I recently walked into a Moravian Church in Pennsylvania and saw a table covered with brightly colored knit caps. It was June, so I assumed they weren't meant for people to use to keep their heads warm. I quickly learned they were "chemo caps" knit by a group of women in the congregation who then take them to patients who are hospitalized at the local cancer center. Behind the table was a bulletin board covered in thank-you cards from people who had received a cap; one of the cards read, "This week has been the worst week of my life. Receiving a chemo cap from your church reminded me that there are strangers who care. Who want to help people who are hurting. Thank you for being who Jesus wants us to be."
1 Timothy 6, verse 18 tells us we are "to do good, to be rich in good works, generous and ready to share". I imagine if I could walk into every Moravian church (or any church, temple, synagogue or holy place) in the world, I'd find a table of something that represents how people of faith are using their gifts to make life better for their neighbors...who are answering Christ's call to love and serve one another.
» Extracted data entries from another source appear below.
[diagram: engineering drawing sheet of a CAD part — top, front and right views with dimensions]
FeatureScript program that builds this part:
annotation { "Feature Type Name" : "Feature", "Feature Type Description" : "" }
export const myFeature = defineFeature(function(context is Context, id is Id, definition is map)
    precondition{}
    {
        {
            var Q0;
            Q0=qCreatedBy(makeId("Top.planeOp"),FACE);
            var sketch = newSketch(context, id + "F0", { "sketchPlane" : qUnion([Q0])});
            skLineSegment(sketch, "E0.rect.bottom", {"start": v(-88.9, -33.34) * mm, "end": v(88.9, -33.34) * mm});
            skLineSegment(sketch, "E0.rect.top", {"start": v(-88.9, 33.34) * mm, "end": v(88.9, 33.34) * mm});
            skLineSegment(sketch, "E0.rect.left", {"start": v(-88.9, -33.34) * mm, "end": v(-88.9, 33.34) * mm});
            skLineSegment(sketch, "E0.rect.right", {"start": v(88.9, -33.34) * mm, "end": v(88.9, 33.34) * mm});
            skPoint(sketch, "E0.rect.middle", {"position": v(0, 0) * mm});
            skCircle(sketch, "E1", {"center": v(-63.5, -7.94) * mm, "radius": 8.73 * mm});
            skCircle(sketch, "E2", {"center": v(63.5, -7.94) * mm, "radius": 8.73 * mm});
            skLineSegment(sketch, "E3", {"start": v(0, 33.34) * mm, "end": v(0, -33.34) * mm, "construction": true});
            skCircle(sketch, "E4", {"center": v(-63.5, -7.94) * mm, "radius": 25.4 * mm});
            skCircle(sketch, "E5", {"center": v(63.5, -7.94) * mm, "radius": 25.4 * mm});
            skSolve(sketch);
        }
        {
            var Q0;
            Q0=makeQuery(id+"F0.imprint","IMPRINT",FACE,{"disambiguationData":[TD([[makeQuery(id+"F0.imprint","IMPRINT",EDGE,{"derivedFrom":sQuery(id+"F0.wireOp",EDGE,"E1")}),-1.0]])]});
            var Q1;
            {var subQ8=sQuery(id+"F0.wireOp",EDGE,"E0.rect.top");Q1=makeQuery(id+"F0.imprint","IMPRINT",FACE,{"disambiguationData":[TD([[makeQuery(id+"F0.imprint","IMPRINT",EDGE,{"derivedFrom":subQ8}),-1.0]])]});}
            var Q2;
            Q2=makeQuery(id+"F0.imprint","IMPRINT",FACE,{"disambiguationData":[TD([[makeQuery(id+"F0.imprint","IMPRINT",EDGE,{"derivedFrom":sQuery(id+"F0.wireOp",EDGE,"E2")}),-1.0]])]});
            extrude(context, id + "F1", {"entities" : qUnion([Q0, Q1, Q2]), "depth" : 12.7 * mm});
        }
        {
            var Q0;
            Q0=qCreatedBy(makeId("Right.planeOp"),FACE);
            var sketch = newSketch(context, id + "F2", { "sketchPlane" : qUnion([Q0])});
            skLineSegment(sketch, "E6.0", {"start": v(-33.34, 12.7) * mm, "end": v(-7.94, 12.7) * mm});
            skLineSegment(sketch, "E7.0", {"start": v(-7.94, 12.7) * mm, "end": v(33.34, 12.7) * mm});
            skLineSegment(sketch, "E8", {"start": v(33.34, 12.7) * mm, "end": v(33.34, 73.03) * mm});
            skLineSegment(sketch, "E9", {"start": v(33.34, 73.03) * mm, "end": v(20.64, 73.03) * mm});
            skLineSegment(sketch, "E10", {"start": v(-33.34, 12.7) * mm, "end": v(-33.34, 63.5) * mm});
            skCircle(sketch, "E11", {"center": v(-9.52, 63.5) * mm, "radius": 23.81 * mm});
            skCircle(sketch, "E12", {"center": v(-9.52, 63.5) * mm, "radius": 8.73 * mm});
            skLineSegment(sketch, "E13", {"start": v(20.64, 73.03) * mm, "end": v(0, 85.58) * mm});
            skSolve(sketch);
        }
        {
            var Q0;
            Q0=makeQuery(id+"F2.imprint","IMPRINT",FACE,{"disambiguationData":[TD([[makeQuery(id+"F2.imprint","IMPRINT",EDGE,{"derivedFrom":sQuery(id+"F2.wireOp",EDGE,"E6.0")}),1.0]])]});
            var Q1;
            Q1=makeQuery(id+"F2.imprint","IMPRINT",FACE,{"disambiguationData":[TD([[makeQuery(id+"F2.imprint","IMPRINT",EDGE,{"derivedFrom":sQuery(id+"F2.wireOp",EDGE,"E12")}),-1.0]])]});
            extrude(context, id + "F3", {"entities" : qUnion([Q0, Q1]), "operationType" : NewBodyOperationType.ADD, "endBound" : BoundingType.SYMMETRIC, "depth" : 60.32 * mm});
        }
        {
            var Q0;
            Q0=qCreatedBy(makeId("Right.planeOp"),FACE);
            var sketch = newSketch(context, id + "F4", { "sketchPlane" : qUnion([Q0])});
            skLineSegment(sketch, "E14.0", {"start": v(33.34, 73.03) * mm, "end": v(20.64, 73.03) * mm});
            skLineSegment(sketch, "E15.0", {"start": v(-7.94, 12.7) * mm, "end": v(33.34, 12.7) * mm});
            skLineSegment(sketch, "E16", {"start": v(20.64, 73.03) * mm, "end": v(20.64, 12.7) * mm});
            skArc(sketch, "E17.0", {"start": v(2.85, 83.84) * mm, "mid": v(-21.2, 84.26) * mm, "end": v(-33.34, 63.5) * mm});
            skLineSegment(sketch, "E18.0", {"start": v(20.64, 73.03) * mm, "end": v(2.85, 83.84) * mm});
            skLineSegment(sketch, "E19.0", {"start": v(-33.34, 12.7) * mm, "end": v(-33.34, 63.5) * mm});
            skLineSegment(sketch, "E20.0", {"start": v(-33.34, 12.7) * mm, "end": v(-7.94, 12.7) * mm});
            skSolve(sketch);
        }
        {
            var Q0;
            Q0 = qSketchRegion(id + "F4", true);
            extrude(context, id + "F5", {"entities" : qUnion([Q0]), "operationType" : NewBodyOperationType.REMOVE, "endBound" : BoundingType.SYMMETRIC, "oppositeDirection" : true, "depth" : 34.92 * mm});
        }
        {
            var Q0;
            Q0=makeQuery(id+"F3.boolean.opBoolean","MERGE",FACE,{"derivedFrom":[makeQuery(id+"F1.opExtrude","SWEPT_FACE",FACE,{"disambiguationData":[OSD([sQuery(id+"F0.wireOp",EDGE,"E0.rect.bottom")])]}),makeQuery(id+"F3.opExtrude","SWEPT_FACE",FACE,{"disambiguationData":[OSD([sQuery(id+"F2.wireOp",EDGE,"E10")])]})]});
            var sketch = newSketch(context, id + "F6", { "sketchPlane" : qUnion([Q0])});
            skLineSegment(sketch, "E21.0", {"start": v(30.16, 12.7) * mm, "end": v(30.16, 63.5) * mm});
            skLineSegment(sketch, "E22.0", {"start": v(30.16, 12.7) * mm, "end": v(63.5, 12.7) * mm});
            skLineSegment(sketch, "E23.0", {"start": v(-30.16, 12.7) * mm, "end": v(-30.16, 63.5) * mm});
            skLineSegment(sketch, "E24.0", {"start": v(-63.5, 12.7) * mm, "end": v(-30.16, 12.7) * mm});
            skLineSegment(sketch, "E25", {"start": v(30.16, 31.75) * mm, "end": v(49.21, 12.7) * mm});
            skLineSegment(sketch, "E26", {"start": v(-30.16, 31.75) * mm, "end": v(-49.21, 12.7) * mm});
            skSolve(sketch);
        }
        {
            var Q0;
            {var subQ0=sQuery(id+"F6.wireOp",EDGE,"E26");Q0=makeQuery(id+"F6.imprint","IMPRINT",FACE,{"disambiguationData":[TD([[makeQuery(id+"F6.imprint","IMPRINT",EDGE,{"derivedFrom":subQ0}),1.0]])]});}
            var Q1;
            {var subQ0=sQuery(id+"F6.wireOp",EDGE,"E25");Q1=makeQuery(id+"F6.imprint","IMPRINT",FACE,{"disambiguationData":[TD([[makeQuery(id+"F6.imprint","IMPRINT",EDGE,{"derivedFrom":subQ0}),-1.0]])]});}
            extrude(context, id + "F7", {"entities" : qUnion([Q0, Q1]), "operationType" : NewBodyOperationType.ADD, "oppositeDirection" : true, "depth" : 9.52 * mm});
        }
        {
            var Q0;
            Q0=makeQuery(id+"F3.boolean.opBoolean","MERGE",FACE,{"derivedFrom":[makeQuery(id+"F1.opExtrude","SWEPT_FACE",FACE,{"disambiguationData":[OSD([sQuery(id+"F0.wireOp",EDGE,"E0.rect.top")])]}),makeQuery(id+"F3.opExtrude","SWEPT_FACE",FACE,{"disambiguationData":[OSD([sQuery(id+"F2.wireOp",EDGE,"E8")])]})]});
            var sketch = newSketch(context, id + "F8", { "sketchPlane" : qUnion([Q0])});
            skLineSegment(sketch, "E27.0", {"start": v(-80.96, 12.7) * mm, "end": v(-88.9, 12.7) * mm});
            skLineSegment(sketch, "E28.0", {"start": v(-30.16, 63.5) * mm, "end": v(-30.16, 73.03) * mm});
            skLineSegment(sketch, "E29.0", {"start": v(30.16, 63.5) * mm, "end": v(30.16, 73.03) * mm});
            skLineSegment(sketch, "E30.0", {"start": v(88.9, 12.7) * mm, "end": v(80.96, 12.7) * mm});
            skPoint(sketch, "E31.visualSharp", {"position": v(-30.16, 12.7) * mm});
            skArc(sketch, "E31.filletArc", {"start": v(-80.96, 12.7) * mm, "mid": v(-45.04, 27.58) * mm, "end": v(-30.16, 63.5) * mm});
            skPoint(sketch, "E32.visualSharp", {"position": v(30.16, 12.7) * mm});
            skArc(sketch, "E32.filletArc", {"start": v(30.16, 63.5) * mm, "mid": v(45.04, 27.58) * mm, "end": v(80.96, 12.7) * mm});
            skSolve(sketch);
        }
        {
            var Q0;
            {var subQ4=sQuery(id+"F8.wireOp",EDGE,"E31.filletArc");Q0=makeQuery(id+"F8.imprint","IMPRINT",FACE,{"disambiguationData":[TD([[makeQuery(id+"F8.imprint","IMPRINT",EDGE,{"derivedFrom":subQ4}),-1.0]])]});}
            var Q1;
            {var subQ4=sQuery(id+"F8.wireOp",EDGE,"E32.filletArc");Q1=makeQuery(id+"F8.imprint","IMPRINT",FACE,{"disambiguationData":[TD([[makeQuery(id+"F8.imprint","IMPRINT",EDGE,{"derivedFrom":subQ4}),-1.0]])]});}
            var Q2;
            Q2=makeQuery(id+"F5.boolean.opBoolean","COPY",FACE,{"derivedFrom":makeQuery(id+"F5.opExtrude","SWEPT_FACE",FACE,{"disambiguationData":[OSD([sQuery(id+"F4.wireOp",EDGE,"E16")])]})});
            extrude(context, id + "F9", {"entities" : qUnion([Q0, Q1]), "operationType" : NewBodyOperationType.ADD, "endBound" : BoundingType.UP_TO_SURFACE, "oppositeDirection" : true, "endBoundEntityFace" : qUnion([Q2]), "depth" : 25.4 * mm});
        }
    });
Chances are the chemo caps won't make the headlines tonight...they won't be tweeted and retweeted until they go viral....they won't have an impact on the bottom line or anyone's net worth or adjusted gross income. But they matter so much more than those things and deserve every bit of attention that we give to the latest celebrity scandal, political unrest, or stock market gain.
Ever since seeing that table, I've been thinking about the gifts God has given me and how I use them. Am I doing good and being rich in good works? Am I generous and ready to share? I'm not a knitter, so I won't be making chemo caps any time soon, but I have been abundantly blessed with gifts I can use to help spread a little more light and love in our world.
In his book Letters to My Son: A Father’s Wisdom on Manhood, Women, Life and Love, Kent Nerburn wrote, “Remember to be gentle with yourself and others. We are all children of chance, and none can say why some fields will blossom and others lay brown beneath the August sun. Care for those around you. Look past your differences. Their dreams are no less than yours, their choices in life no more easily made. And give. Give in any way you can, of whatever you possess. To give is to love. To withhold is to wither. Care less for your harvest than how it is shared, and your life will have meaning and your heart will have peace.”
May we all be open to giving in any way we can.